Mortgage Costs Could Rise 13% by 2023, OBR Warns


November 2021

Mortgage Costs Could Rise 13% by 2023, OBR Warns

Underneath headline-grabbing cuts to the tax on alcohol and fresh funding for transport, Thursday’s Budget contained a stark warning from the Office for Budget Responsibility (OBR) that will impact millions of homeowners. Mortgage interest costs, today at historic lows, are expected to start rising next year alongside inflation before reaching an average 13% increase by 2023.

With the Bank of England’s base rate frozen at 0.1% and banks flush with cash, mortgage rates were slashed to record lows this spring and summer. However, the OBR forecasts that interest costs will begin to gently rise again in the first half of 2022, amid an anticipated hike in the base rate to 0.15% in December and two further rises to 0.75% in early 2022.

Already some major lenders, including HSBC and NatWest, are nudging up their mortgage interest rates in anticipation of a base rate hike in December.

Mortgage cost growth will gather pace in the third quarter of 2022, to 7.4%, before hitting 11.4% by the end of the year.

Mortgage cost increases will ultimately peak in the spring quarter of 2023, at 14.8%, before levelling off toward the end of that year.

2023 will be when many buyers who locked in eye-popping rates on two-year fixes are looking to remortgage. They’ll find rates significantly higher than they secured before, adding hundreds to their annual mortgage costs.

Investment platform AJ Bell ran the numbers. A borrower with a £250,000 mortgage who fixed their rate earlier this year when the average rate was 2.06% and remortgaged in 2023 would see £600 added to their annual mortgage costs if the OBR's predictions come true. Someone who borrowed £450,000 would pay £1,068 more per year.

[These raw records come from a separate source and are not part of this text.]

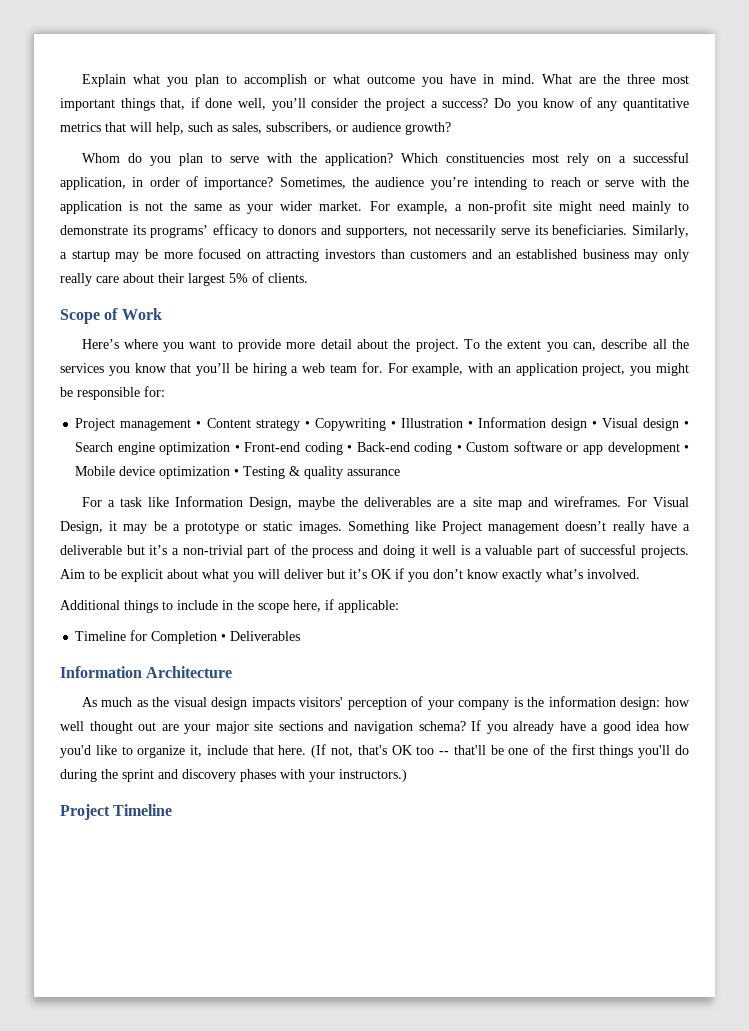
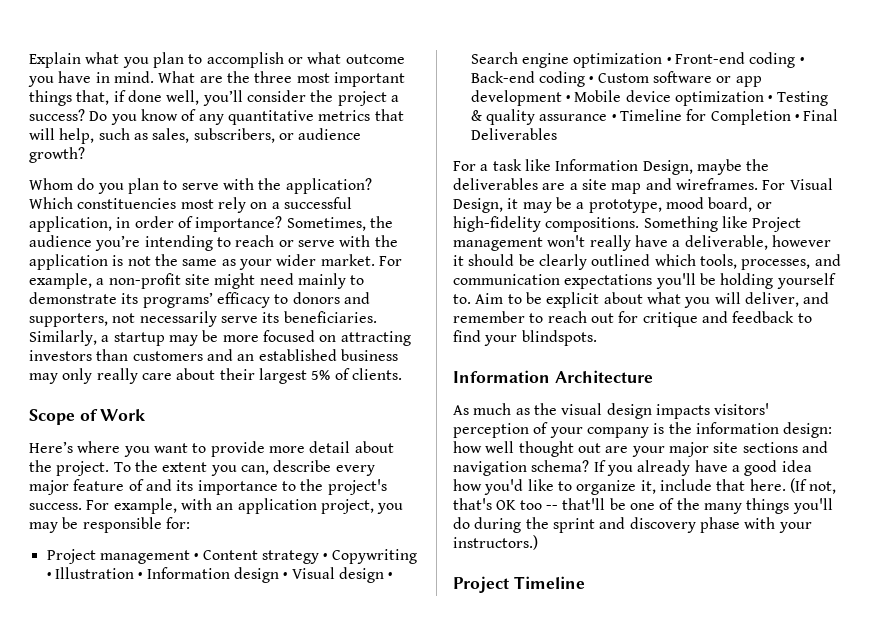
[652,339,690,349] [60,362,383,376] all the services you know that you’ll be hiring a web team for. -> [335,465,375,476] [29,479,387,495] [29,503,82,510] every major feature of and its importance to the project's success.
[656,363,689,376] might -> [29,522,58,533] may
(401, 472) none -> [611,109,839,125] [470,128,557,140] • Timeline for Completion • Final Deliverables
[184,521,342,534] prototype or static images. -> [588,197,772,213] [453,216,640,232] prototype, mood board, or high-fidelity compositions.
[565,521,607,531] doesn’t -> [547,235,586,247] won't
[60,544,689,558] deliverable but it’s a non-trivial part of the process and doing it well is a valuable part of successful projects. -> [684,235,831,250] [453,254,841,270] [453,273,836,289] [453,294,471,304] deliverable, however it should be clearly outlined which tools, processes, and communication expectations you'll be holding yourself to.
[284,568,640,582] [60,599,399,613] [75,630,301,644] deliver but it’s OK if you don’t know exactly what’s involved. // Additional things to include in the scope here, if applicable: // Timeline for Completion • Deliverables -> [744,292,830,307] [453,311,812,327] [453,330,597,346] deliver, and remember to reach out for critique and feedback to find your blindspots.
[571,744,595,755] first -> [703,503,742,514] many
[240,769,276,782] phases -> [699,517,740,533] phase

Those on variable mortgages will see their costs rise sooner as banks hike their standard variable rates. A homeowner with a £250,000 mortgage on the current average variable rate of 2.4% could pay £696 in interest per year by 2023, while those with £450,00 outstanding on their loan could see their annual costs rise by £1,260.

In order to meet a £1,260 increase in mortgage bills, a basic-rate taxpayer would need their annual gross pay to rise by £2,000.

Laura Suter, head of personal finance at AJ Bell, said: “The OBR has issued a stark warning to homeowners: be prepared for soaring mortgage costs in the next few years.

“Rising mortgage costs will come on the back of increasing interest rates from the Bank of England. Homeowners need to be aware that it’s a case of if, not when, for an interest rate rise now and the clock is ticking on the record low mortgage rates we’ve all become accustomed to.”

An increase in mortgage costs will be accompanied by escalating prices throughout the economy: the OBR has forecast that inflation will peak at 4.4%. It’s currently 3.1%, above the government target of 2%, and consumers are already feeling the strain at the supermarket and petrol station.

However, the OBR has also modelled a grimmer scenario where increased production and labour costs push inflation to 5.4%, its highest point in 30 years. If that occurs, the Bank of England would need to set the base rate at 3.5% to curb spending and rising costs, the spending watchdog said. That would drive mortgage costs even higher.